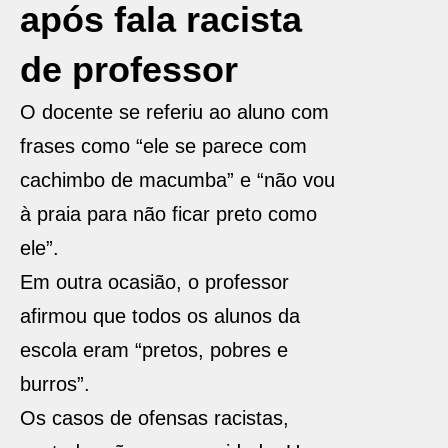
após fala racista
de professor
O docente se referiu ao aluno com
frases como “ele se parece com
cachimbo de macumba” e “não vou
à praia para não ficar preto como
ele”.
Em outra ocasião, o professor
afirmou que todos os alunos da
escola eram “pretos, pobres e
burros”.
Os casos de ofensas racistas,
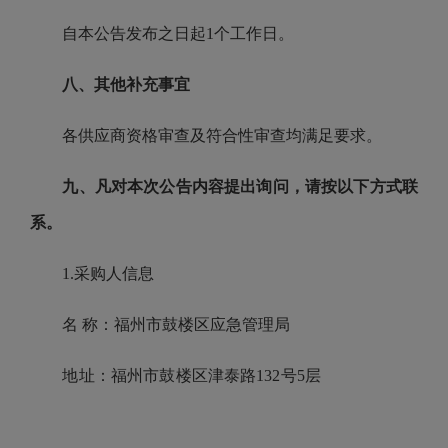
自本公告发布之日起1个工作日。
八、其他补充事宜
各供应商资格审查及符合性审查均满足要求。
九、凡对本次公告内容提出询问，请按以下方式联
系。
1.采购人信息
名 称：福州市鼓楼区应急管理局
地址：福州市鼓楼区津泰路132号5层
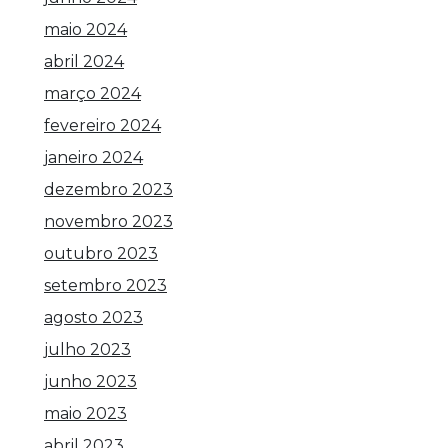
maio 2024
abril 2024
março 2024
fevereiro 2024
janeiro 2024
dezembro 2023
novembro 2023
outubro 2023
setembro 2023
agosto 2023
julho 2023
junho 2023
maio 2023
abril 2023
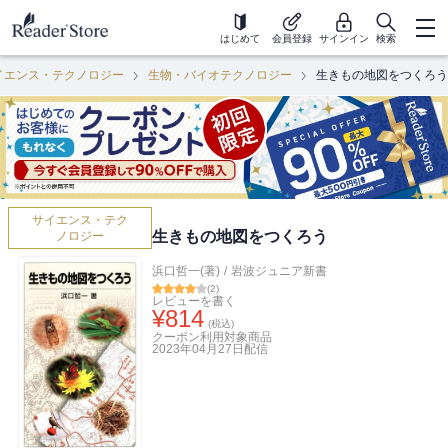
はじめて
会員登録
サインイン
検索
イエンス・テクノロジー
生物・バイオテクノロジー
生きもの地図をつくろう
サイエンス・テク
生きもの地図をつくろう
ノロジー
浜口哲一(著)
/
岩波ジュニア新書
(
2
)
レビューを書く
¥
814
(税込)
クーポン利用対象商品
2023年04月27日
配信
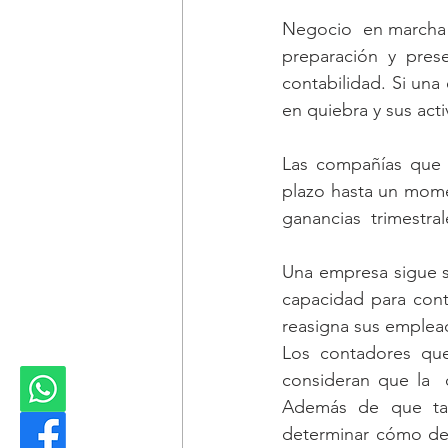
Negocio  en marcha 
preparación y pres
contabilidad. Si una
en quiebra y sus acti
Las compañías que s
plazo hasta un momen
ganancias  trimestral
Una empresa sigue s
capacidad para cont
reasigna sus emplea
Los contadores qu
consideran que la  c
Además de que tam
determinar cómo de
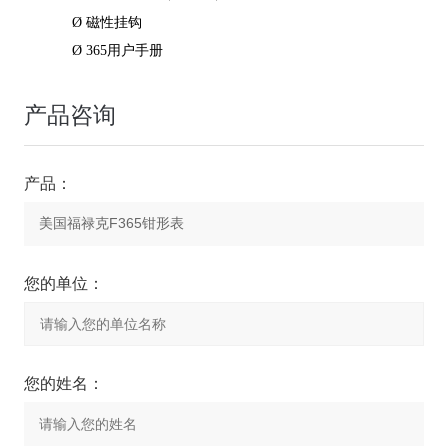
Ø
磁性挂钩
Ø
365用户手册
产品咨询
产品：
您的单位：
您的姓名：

==

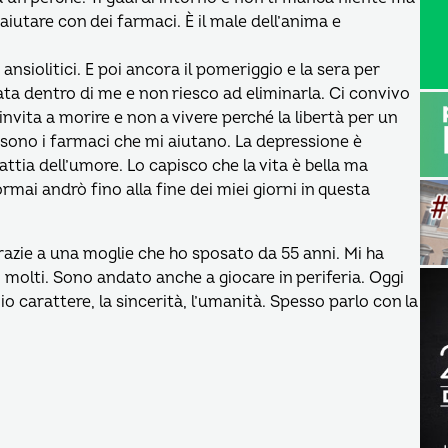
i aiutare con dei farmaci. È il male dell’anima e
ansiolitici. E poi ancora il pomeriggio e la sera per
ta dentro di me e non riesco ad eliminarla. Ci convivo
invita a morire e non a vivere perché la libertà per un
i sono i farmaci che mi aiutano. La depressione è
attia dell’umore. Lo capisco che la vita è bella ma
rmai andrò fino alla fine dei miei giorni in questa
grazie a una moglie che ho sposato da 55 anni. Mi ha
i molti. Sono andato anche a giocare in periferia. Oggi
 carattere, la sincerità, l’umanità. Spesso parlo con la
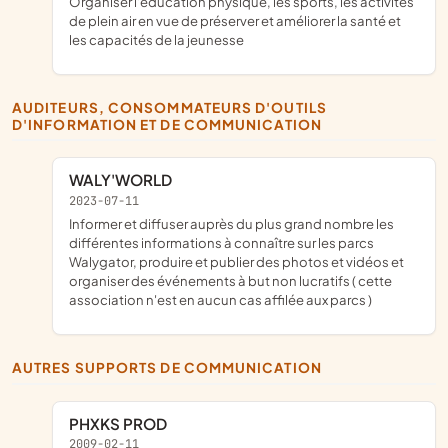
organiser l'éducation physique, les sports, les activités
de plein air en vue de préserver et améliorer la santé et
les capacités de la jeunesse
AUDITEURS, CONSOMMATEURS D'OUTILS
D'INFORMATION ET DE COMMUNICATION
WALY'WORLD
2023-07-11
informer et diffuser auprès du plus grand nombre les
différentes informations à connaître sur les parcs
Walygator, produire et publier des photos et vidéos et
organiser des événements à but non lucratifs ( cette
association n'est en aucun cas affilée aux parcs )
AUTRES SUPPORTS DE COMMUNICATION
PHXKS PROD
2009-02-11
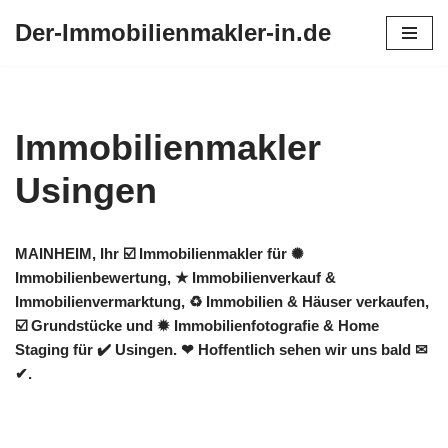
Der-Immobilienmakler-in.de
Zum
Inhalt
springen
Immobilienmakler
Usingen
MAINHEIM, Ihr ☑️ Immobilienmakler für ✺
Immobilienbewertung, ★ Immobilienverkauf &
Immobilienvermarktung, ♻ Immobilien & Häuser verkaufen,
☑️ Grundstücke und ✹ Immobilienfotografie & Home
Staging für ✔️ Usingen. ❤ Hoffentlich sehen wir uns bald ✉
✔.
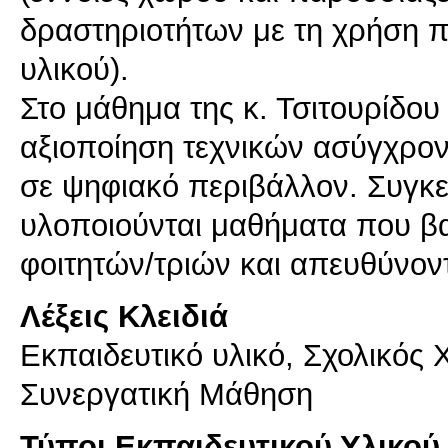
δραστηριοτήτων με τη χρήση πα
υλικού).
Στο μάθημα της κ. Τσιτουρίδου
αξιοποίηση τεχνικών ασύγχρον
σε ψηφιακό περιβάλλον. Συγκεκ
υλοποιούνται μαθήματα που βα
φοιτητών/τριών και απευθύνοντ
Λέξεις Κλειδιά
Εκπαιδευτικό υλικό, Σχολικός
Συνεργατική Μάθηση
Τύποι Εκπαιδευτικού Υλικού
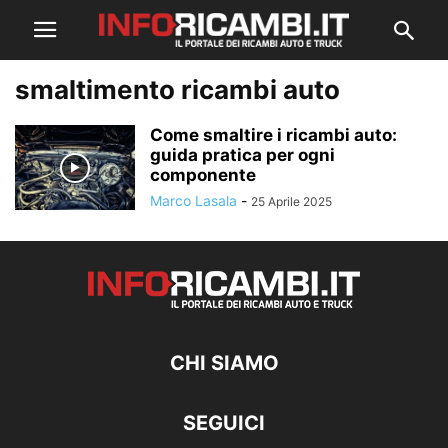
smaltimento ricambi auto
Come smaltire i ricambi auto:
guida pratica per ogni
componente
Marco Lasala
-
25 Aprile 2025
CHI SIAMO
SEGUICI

Task objective —
Although pictures appear among the entries, please set down only the lines from the one with "Der-Immobilienmakler-in.de" up to and including the one with "Εκπαιδευτικό υλικό, Σχολικός", word for word.

Written solution —
Der-Immobilienmakler-in.de
Zum
Inhalt
springen
Immobilienmakler
Usingen
MAINHEIM, Ihr ☑️ Immobilienmakler für ✺
Immobilienbewertung, ★ Immobilienverkauf &
Immobilienvermarktung, ♻ Immobilien & Häuser verkaufen,
☑️ Grundstücke und ✹ Immobilienfotografie & Home
Staging für ✔️ Usingen. ❤ Hoffentlich sehen wir uns bald ✉
✔.
δραστηριοτήτων με τη χρήση πα
υλικού).
Στο μάθημα της κ. Τσιτουρίδου
αξιοποίηση τεχνικών ασύγχρον
σε ψηφιακό περιβάλλον. Συγκεκ
υλοποιούνται μαθήματα που βα
φοιτητών/τριών και απευθύνοντ
Λέξεις Κλειδιά
Εκπαιδευτικό υλικό, Σχολικός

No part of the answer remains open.